→ What to do: Should any entry seem unclear, still set it down exactly as given, along with all the others.

Stored items:
┄┄┄┄┄┄┄┄┄┄┄┄┄┄┄┄┄┄┄┄

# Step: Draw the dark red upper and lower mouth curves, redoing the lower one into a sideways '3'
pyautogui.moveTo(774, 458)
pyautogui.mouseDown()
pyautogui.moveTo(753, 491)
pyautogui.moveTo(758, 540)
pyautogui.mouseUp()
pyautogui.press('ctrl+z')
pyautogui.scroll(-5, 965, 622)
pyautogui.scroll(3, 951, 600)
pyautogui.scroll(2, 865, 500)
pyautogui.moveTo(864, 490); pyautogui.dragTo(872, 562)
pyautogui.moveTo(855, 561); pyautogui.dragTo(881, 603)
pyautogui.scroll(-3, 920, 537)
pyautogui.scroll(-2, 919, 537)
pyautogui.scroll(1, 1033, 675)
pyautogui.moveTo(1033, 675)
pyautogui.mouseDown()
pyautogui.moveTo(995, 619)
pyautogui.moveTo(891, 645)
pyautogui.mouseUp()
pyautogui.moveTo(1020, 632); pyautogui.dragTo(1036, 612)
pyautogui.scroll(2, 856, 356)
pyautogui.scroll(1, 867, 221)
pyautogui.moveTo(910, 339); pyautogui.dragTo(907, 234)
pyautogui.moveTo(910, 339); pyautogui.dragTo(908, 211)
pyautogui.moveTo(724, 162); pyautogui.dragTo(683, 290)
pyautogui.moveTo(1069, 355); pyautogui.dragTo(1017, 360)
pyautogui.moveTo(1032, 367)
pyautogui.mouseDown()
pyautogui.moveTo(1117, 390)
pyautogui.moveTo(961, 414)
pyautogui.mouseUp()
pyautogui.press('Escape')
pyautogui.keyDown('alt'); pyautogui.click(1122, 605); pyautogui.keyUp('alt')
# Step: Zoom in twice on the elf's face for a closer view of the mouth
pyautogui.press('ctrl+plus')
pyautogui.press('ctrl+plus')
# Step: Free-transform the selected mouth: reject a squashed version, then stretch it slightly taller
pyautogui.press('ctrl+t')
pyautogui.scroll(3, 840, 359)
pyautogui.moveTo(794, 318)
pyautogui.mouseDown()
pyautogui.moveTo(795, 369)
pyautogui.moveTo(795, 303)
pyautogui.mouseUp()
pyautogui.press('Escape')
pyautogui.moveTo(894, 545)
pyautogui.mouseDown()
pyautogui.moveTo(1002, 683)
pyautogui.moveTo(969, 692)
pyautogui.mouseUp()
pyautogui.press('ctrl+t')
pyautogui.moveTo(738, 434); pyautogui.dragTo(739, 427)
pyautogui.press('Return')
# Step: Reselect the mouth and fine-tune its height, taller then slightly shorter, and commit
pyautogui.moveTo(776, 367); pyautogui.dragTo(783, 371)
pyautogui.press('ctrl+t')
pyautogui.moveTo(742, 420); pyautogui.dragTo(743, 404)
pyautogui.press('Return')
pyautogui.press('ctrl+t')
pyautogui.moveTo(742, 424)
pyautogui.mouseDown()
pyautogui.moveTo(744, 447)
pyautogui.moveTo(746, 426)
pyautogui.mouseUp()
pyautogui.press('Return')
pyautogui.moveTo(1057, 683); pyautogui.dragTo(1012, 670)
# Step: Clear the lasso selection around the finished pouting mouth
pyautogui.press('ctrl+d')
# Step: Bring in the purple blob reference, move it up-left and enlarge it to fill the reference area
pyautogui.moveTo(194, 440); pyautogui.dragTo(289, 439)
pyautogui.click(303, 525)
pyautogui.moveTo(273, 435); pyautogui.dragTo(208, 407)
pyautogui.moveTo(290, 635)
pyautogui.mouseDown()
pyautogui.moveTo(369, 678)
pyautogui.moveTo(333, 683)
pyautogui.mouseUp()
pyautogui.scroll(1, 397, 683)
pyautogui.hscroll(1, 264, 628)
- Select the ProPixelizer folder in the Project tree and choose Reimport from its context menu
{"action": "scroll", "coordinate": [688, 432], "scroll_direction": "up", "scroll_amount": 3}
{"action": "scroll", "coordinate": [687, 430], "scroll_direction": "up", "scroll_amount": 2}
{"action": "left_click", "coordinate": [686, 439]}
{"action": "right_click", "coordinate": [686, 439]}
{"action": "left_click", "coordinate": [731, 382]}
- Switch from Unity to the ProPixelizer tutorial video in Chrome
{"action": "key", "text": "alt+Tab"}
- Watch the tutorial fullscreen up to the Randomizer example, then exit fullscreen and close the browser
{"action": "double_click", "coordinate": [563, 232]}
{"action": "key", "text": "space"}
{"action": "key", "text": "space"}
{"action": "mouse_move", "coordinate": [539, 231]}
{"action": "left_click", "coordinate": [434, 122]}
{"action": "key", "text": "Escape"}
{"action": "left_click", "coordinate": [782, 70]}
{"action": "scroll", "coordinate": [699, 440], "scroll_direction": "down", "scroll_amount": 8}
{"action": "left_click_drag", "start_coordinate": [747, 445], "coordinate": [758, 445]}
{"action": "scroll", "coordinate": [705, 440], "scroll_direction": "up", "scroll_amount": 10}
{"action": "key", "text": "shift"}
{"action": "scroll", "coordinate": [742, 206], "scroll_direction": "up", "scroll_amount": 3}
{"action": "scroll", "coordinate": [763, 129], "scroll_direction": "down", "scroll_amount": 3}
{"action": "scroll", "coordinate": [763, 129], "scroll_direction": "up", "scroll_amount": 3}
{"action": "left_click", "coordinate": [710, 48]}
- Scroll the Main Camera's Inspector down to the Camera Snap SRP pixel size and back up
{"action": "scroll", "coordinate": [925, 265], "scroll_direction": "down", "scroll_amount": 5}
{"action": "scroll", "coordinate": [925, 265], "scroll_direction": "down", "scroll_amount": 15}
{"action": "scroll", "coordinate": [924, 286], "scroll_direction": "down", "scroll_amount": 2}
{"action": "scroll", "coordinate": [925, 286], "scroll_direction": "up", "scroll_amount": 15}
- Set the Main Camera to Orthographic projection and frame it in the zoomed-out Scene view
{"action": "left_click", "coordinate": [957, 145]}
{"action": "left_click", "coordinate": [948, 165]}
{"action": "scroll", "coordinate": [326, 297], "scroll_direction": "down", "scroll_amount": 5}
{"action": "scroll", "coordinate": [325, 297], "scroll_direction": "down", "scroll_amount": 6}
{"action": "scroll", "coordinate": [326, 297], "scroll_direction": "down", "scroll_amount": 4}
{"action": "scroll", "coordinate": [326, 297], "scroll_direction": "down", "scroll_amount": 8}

┄┄┄┄┄┄┄┄┄┄┄┄┄┄┄┄┄┄┄┄

→ Response to the task:
# Step: Draw the dark red upper and lower mouth curves, redoing the lower one into a sideways '3'
pyautogui.moveTo(774, 458)
pyautogui.mouseDown()
pyautogui.moveTo(753, 491)
pyautogui.moveTo(758, 540)
pyautogui.mouseUp()
pyautogui.press('ctrl+z')
pyautogui.scroll(-5, 965, 622)
pyautogui.scroll(3, 951, 600)
pyautogui.scroll(2, 865, 500)
pyautogui.moveTo(864, 490); pyautogui.dragTo(872, 562)
pyautogui.moveTo(855, 561); pyautogui.dragTo(881, 603)
pyautogui.scroll(-3, 920, 537)
pyautogui.scroll(-2, 919, 537)
pyautogui.scroll(1, 1033, 675)
pyautogui.moveTo(1033, 675)
pyautogui.mouseDown()
pyautogui.moveTo(995, 619)
pyautogui.moveTo(891, 645)
pyautogui.mouseUp()
pyautogui.moveTo(1020, 632); pyautogui.dragTo(1036, 612)
pyautogui.scroll(2, 856, 356)
pyautogui.scroll(1, 867, 221)
pyautogui.moveTo(910, 339); pyautogui.dragTo(907, 234)
pyautogui.moveTo(910, 339); pyautogui.dragTo(908, 211)
pyautogui.moveTo(724, 162); pyautogui.dragTo(683, 290)
pyautogui.moveTo(1069, 355); pyautogui.dragTo(1017, 360)
pyautogui.moveTo(1032, 367)
pyautogui.mouseDown()
pyautogui.moveTo(1117, 390)
pyautogui.moveTo(961, 414)
pyautogui.mouseUp()
pyautogui.press('Escape')
pyautogui.keyDown('alt'); pyautogui.click(1122, 605); pyautogui.keyUp('alt')
# Step: Zoom in twice on the elf's face for a closer view of the mouth
pyautogui.press('ctrl+plus')
pyautogui.press('ctrl+plus')
# Step: Free-transform the selected mouth: reject a squashed version, then stretch it slightly taller
pyautogui.press('ctrl+t')
pyautogui.scroll(3, 840, 359)
pyautogui.moveTo(794, 318)
pyautogui.mouseDown()
pyautogui.moveTo(795, 369)
pyautogui.moveTo(795, 303)
pyautogui.mouseUp()
pyautogui.press('Escape')
pyautogui.moveTo(894, 545)
pyautogui.mouseDown()
pyautogui.moveTo(1002, 683)
pyautogui.moveTo(969, 692)
pyautogui.mouseUp()
pyautogui.press('ctrl+t')
pyautogui.moveTo(738, 434); pyautogui.dragTo(739, 427)
pyautogui.press('Return')
# Step: Reselect the mouth and fine-tune its height, taller then slightly shorter, and commit
pyautogui.moveTo(776, 367); pyautogui.dragTo(783, 371)
pyautogui.press('ctrl+t')
pyautogui.moveTo(742, 420); pyautogui.dragTo(743, 404)
pyautogui.press('Return')
pyautogui.press('ctrl+t')
pyautogui.moveTo(742, 424)
pyautogui.mouseDown()
pyautogui.moveTo(744, 447)
pyautogui.moveTo(746, 426)
pyautogui.mouseUp()
pyautogui.press('Return')
pyautogui.moveTo(1057, 683); pyautogui.dragTo(1012, 670)
# Step: Clear the lasso selection around the finished pouting mouth
pyautogui.press('ctrl+d')
# Step: Bring in the purple blob reference, move it up-left and enlarge it to fill the reference area
pyautogui.moveTo(194, 440); pyautogui.dragTo(289, 439)
pyautogui.click(303, 525)
pyautogui.moveTo(273, 435); pyautogui.dragTo(208, 407)
pyautogui.moveTo(290, 635)
pyautogui.mouseDown()
pyautogui.moveTo(369, 678)
pyautogui.moveTo(333, 683)
pyautogui.mouseUp()
pyautogui.scroll(1, 397, 683)
pyautogui.hscroll(1, 264, 628)
- Select the ProPixelizer folder in the Project tree and choose Reimport from its context menu
{"action": "scroll", "coordinate": [688, 432], "scroll_direction": "up", "scroll_amount": 3}
{"action": "scroll", "coordinate": [687, 430], "scroll_direction": "up", "scroll_amount": 2}
{"action": "left_click", "coordinate": [686, 439]}
{"action": "right_click", "coordinate": [686, 439]}
{"action": "left_click", "coordinate": [731, 382]}
- Switch from Unity to the ProPixelizer tutorial video in Chrome
{"action": "key", "text": "alt+Tab"}
- Watch the tutorial fullscreen up to the Randomizer example, then exit fullscreen and close the browser
{"action": "double_click", "coordinate": [563, 232]}
{"action": "key", "text": "space"}
{"action": "key", "text": "space"}
{"action": "mouse_move", "coordinate": [539, 231]}
{"action": "left_click", "coordinate": [434, 122]}
{"action": "key", "text": "Escape"}
{"action": "left_click", "coordinate": [782, 70]}
{"action": "scroll", "coordinate": [699, 440], "scroll_direction": "down", "scroll_amount": 8}
{"action": "left_click_drag", "start_coordinate": [747, 445], "coordinate": [758, 445]}
{"action": "scroll", "coordinate": [705, 440], "scroll_direction": "up", "scroll_amount": 10}
{"action": "key", "text": "shift"}
{"action": "scroll", "coordinate": [742, 206], "scroll_direction": "up", "scroll_amount": 3}
{"action": "scroll", "coordinate": [763, 129], "scroll_direction": "down", "scroll_amount": 3}
{"action": "scroll", "coordinate": [763, 129], "scroll_direction": "up", "scroll_amount": 3}
{"action": "left_click", "coordinate": [710, 48]}
- Scroll the Main Camera's Inspector down to the Camera Snap SRP pixel size and back up
{"action": "scroll", "coordinate": [925, 265], "scroll_direction": "down", "scroll_amount": 5}
{"action": "scroll", "coordinate": [925, 265], "scroll_direction": "down", "scroll_amount": 15}
{"action": "scroll", "coordinate": [924, 286], "scroll_direction": "down", "scroll_amount": 2}
{"action": "scroll", "coordinate": [925, 286], "scroll_direction": "up", "scroll_amount": 15}
- Set the Main Camera to Orthographic projection and frame it in the zoomed-out Scene view
{"action": "left_click", "coordinate": [957, 145]}
{"action": "left_click", "coordinate": [948, 165]}
{"action": "scroll", "coordinate": [326, 297], "scroll_direction": "down", "scroll_amount": 5}
{"action": "scroll", "coordinate": [325, 297], "scroll_direction": "down", "scroll_amount": 6}
{"action": "scroll", "coordinate": [326, 297], "scroll_direction": "down", "scroll_amount": 4}
{"action": "scroll", "coordinate": [326, 297], "scroll_direction": "down", "scroll_amount": 8}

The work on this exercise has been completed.